The Art of Theoretical Biology is a collection of pieces of art; they are the result of a deep scientific research, of data analysis and mathematical models; and they may help us make science more accessible to the public as well.

More than 120 authors contributed to this book, creating a synergic union between art and science: a promising new way to show how the potential of mathematical models may support discoveries in any field.

We had the honour and the pleasure to interview the editors of this book: Franziska Matthäus, Giersch Professor of Bioinformatics at the Goethe University, Frankfurt; Sebastian Matthäus, founder and head at the Grenfarben Agentur für Gestaltung, Berlin; Sarah Anne Harris, Associate Professor of Biological Physics at the University of Leeds; Thomas Hillen, Professor and Associate Chair Research at the Department of Mathematical and Statistical Sciences at the University of Alberta.

Cellular Swarms in Cellular Automata by Andreas Deutsch. The Art of Theoretical Biology, p. 105. © 2020 Springer

1) In the preface, it is explained that you conceive “the book as a superposition of art and science; each separate image is an act of scientific research, but the whole collection is a work of art”.  From an educational point of view, do you think it would be possible to profit from the conjoined usage of art and science to get closer to the audience?

Yes, our intention was to use the power of images to reach out to non-scientists and increase awareness of and interest in the increasingly important field of theoretical biology. The stories behind each image are formulated in a very compact style free of scientific jargon, and targeted to a wider audience using the scientists’ own words. While most people outside the scientific community would not, out of plain intrinsic interest, read scientific articles, they are nonetheless attracted to the images and become curious, especially because for most of the images it is not immediately apparent what is displayed. Connecting the images to the research story and the creation process allows the reader a short journey into a variety of exciting research topics. We hope that our book will show readers that science is exciting and full of beauty.

2. A significant part of the book concerns oncological research, for the purpose of improving patient treatment and decreasing cancer mortality rates.
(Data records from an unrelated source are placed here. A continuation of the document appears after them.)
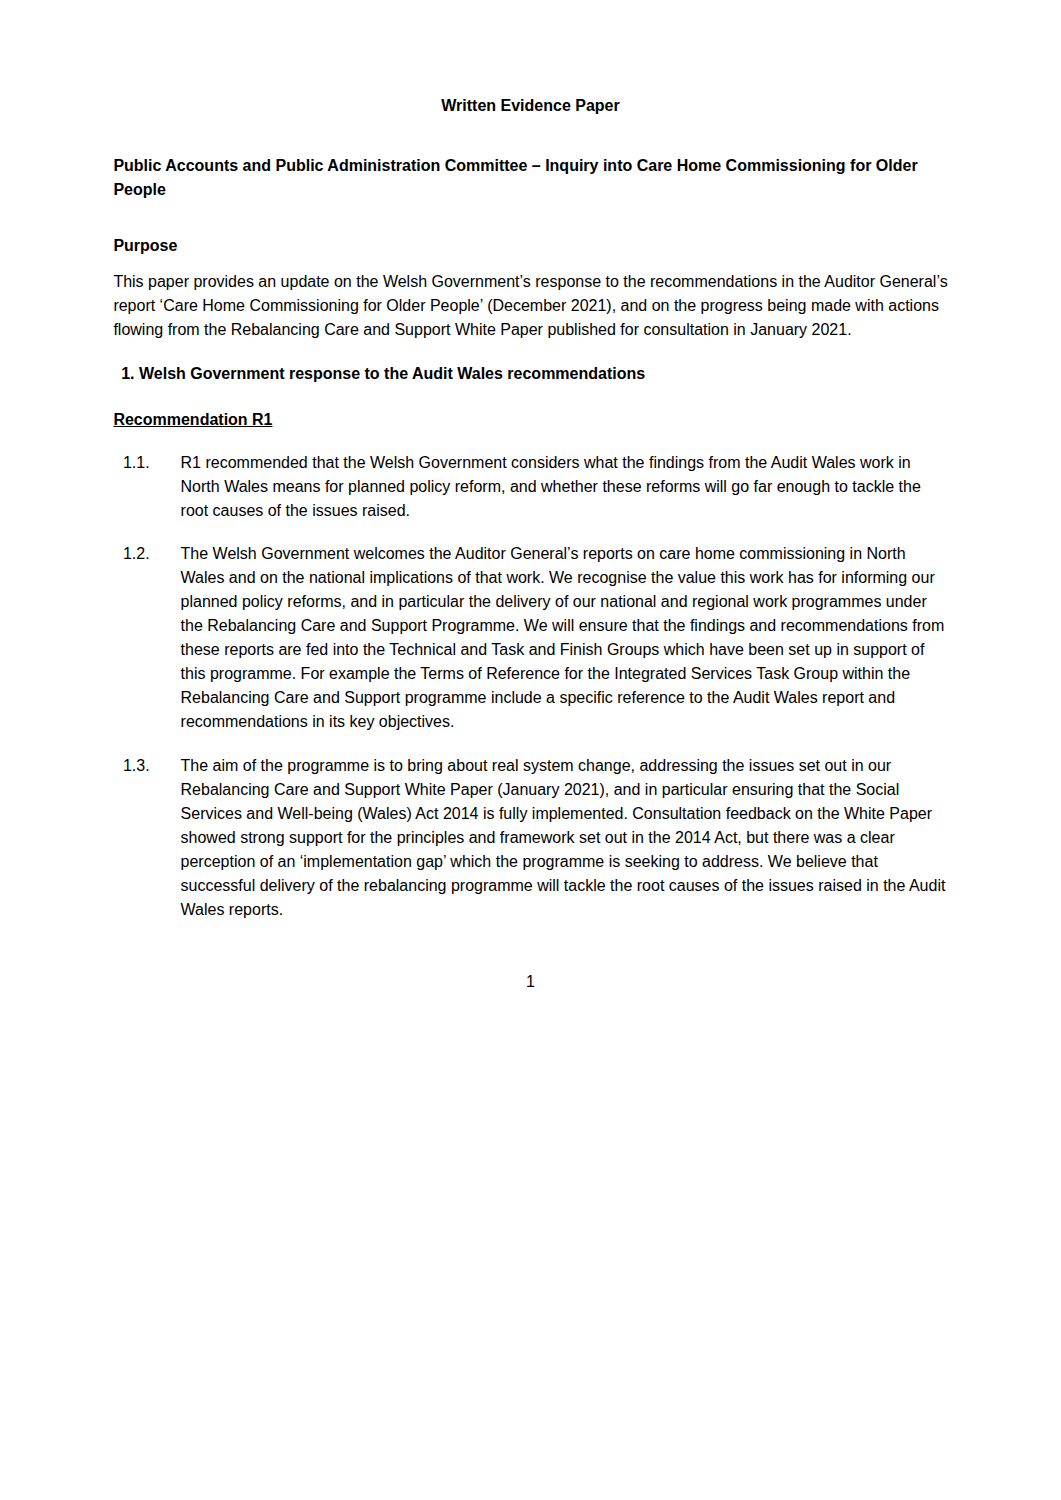Written Evidence Paper
Public Accounts and Public Administration Committee – Inquiry into Care Home Commissioning for Older People
Purpose
This paper provides an update on the Welsh Government’s response to the recommendations in the Auditor General’s report ‘Care Home Commissioning for Older People’ (December 2021), and on the progress being made with actions flowing from the Rebalancing Care and Support White Paper published for consultation in January 2021.
Welsh Government response to the Audit Wales recommendations
Recommendation R1
1.1.
R1 recommended that the Welsh Government considers what the findings from the Audit Wales work in North Wales means for planned policy reform, and whether these reforms will go far enough to tackle the root causes of the issues raised.
1.2.
The Welsh Government welcomes the Auditor General’s reports on care home commissioning in North Wales and on the national implications of that work. We recognise the value this work has for informing our planned policy reforms, and in particular the delivery of our national and regional work programmes under the Rebalancing Care and Support Programme. We will ensure that the findings and recommendations from these reports are fed into the Technical and Task and Finish Groups which have been set up in support of this programme. For example the Terms of Reference for the Integrated Services Task Group within the Rebalancing Care and Support programme include a specific reference to the Audit Wales report and recommendations in its key objectives.
1.3.
The aim of the programme is to bring about real system change, addressing the issues set out in our Rebalancing Care and Support White Paper (January 2021), and in particular ensuring that the Social Services and Well-being (Wales) Act 2014 is fully implemented. Consultation feedback on the White Paper showed strong support for the principles and framework set out in the 2014 Act, but there was a clear perception of an ‘implementation gap’ which the programme is seeking to address. We believe that successful delivery of the rebalancing programme will tackle the root causes of the issues raised in the Audit Wales reports.
1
What are the future perspectives of predictive studies on carcinogenesis by means of mathematical models?

Oncological research profits from a tight collaboration between medics, biologists and mathematical modelers. Validating our predictive models against experimental data can be far more challenging than for inanimate matter. Cancer occurs in living organisms, which are extremely complex and need to be treated with particular care. However, tissue engineers can now grow “tumoroids”, which are synthetic cell cultures that grow into tumor-like tissue, and which can then be studied in a more controlled manner. These synthetic systems are likely to accelerate our understanding of how best to model carcinogenesis.

Moreover, the advent of new technologies such as automated image processing (e.g. of biopsies and scans) and artificial intelligence have generated large interest from the clinical sciences, so increasingly both data science and mathematical modelling are informing medical research and treatment of disease. The future of cancer therapy is likely to be “personalized” or “precision medicine”, where each patient receives a treatment bespoke to their particular disease, which may be based on the genetic profile of their tumour. An exciting example where mathematical modelling is at the forefront of development in precision medicine is adaptive evolutionary therapies. These can drastically reduce side effects, reduce chemotherapeutic resistance and improve patients’ quality of life.

Art Theoretical Biology
Crop Circles of Cancer by Katharina Baum, Jagath C. Rajapakse & Francisco Azuaje. The Art of Theoretical Biology, p. 73. © 2020 Springer

3. Mathematical models may be used in order to develop drugs and to simulate their pharmacokinetics. Thanks to this approach, what progress has been made as regards pharmacological drug development?

For pharmacokinetics, there has been a great deal of progress in the use of pre-clinical models to predict the behavior of drugs in patients in relation to their duration of action, absorption, metabolism, excretion and toxicity. These models use experiments that expose cultured cells and or microsomes (which are highly simplified mimics of organs) to the drug in the laboratory to predict how it will behave in animals.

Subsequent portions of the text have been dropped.